■ Task goal: Go through the lines below and copy any that hold the string "назначения".

Stored data entries:
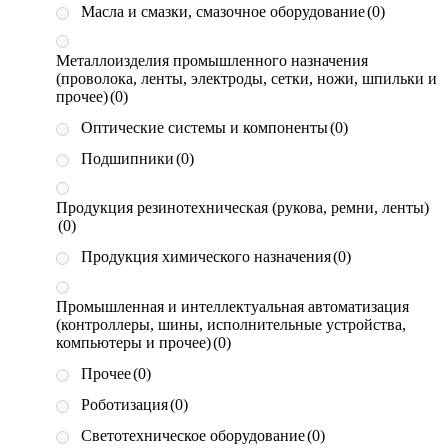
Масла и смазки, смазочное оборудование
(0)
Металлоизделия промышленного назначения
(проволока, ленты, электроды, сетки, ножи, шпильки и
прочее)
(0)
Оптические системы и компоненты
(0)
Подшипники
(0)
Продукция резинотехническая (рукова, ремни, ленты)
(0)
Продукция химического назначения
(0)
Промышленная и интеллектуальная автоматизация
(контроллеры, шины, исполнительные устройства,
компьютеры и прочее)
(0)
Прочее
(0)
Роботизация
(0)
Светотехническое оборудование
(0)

==

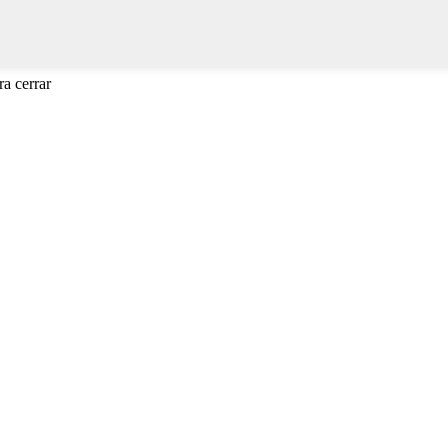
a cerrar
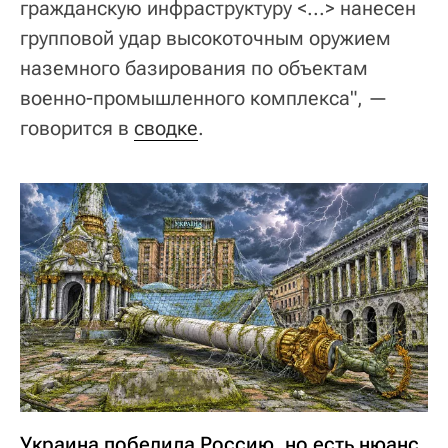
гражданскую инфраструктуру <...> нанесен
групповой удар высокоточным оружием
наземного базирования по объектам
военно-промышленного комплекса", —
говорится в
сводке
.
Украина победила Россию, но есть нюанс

■ Task solution:
Металлоизделия промышленного назначения
Продукция химического назначения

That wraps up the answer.